After a six-week comment blitz that generated 1,378 missives from riders, advocates and elected officials, the agency has softened a handful of the fare changes up for a board vote on Tuesday, September 30. As in: fewer “are you kidding me?” moments at the turnstiles and on the rails.
“These changes are being proposed following an extensive public comment period in which 1,378 comments were submitted from customers, advocates and elected officials across the service area,” the MTA said in a statement released last week.
Here’s the useful stuff: The weekly cap for subway and bus riders—the thing where you ride free after 12 paid taps in seven days—won’t jump to $36 after all; it’s now proposed at $35. That’s a hair under a 3-percent bump and preserves the all-important 12-ride threshold that turns the rest of your week into gravy.
Commuter rail tickets also get a sanity check. Instead of expiring four hours after purchase, all one-way LIRR and Metro-North tickets—paper or mobile—would be good until 4 am the following day. This means that if dinner runs long or your train vanishes from the board, your ticket won’t.
Families win, too: the $1 “family fare” would expand to include kids 17 and under (up from 11) and would be valid all day, every day, including the weekday morning rush that was previously off-limits. And for riders west of the Hudson, the previously proposed 4.4-percent increase on Metro-North’s Pascack Valley and Port Jervis lines is off the table.

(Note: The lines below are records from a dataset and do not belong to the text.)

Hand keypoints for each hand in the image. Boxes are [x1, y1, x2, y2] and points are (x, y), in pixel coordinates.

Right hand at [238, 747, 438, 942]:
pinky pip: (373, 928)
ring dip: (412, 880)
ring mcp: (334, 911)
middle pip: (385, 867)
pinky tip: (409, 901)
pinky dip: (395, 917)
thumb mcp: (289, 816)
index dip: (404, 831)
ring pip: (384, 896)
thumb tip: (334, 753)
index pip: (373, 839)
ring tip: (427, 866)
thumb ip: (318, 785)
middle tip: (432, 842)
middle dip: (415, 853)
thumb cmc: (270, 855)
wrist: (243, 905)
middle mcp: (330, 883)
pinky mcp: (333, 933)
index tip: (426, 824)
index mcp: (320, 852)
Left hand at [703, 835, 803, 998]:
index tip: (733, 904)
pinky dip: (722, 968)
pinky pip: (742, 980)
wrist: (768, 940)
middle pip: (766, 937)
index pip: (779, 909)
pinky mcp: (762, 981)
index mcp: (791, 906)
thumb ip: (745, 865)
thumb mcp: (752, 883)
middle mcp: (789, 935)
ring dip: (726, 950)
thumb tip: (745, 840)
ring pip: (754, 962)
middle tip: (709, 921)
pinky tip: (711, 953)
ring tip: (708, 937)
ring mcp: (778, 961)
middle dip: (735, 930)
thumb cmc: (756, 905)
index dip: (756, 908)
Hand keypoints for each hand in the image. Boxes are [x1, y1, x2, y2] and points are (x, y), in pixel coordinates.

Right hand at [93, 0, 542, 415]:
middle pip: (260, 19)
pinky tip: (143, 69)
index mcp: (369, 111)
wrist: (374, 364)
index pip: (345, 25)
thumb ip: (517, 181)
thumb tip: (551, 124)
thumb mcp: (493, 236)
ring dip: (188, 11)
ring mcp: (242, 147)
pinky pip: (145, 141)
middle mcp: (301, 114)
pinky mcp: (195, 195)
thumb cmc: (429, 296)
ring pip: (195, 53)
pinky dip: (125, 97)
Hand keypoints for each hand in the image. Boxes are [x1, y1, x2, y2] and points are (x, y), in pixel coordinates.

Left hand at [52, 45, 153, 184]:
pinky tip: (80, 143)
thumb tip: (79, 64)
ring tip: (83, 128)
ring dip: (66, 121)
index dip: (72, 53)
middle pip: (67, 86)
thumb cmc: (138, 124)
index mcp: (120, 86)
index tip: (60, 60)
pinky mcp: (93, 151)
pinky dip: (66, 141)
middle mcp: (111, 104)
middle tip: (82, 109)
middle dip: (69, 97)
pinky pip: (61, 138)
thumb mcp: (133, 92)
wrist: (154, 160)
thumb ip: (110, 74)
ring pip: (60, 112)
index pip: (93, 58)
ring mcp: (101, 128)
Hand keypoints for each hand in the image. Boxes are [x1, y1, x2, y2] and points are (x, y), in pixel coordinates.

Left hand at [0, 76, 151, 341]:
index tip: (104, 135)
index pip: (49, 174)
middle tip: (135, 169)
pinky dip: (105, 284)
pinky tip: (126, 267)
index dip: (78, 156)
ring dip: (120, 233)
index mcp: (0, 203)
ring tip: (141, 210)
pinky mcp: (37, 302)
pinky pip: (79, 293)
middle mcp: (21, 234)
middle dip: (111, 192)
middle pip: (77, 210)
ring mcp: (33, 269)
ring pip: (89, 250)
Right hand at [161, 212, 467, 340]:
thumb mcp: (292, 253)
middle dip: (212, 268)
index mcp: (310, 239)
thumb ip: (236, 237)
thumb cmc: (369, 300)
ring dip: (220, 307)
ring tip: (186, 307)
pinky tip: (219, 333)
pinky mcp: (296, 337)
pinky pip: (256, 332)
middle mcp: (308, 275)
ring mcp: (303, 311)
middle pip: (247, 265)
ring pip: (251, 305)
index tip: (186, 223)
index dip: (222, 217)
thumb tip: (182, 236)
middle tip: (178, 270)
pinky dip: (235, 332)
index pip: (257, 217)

The broader fare-and-toll hike itself isn’t changing, however—just the timing. The MTA says the system-wide increase is now slated for January 2026, aligning with the rollout of full tap-and-go across subways and buses. Under that package, the base subway and local bus fare would move from $2.90 to $3, and the weekly cap would lock at $35 once those 12 taps are in the books. The agency notes it fielded roughly four times as many comments as during the 2023 hike cycle, which likely helped nudge these revisions.
If you pushed back, this is your tiny victory lap. The board votes Tuesday: if approved, the rider-friendly tweaks ($35 cap, next-day ticket validity, expanded family fares and no West-of-Hudson bump) would be baked into the 2026 fare framework.
Consider it proof that showing up (and writing in) matters, even in the labyrinth of transit policy. For now, keep tapping, keep the feedback coming and maybe—just maybe—budget for one less rage-coffee this week.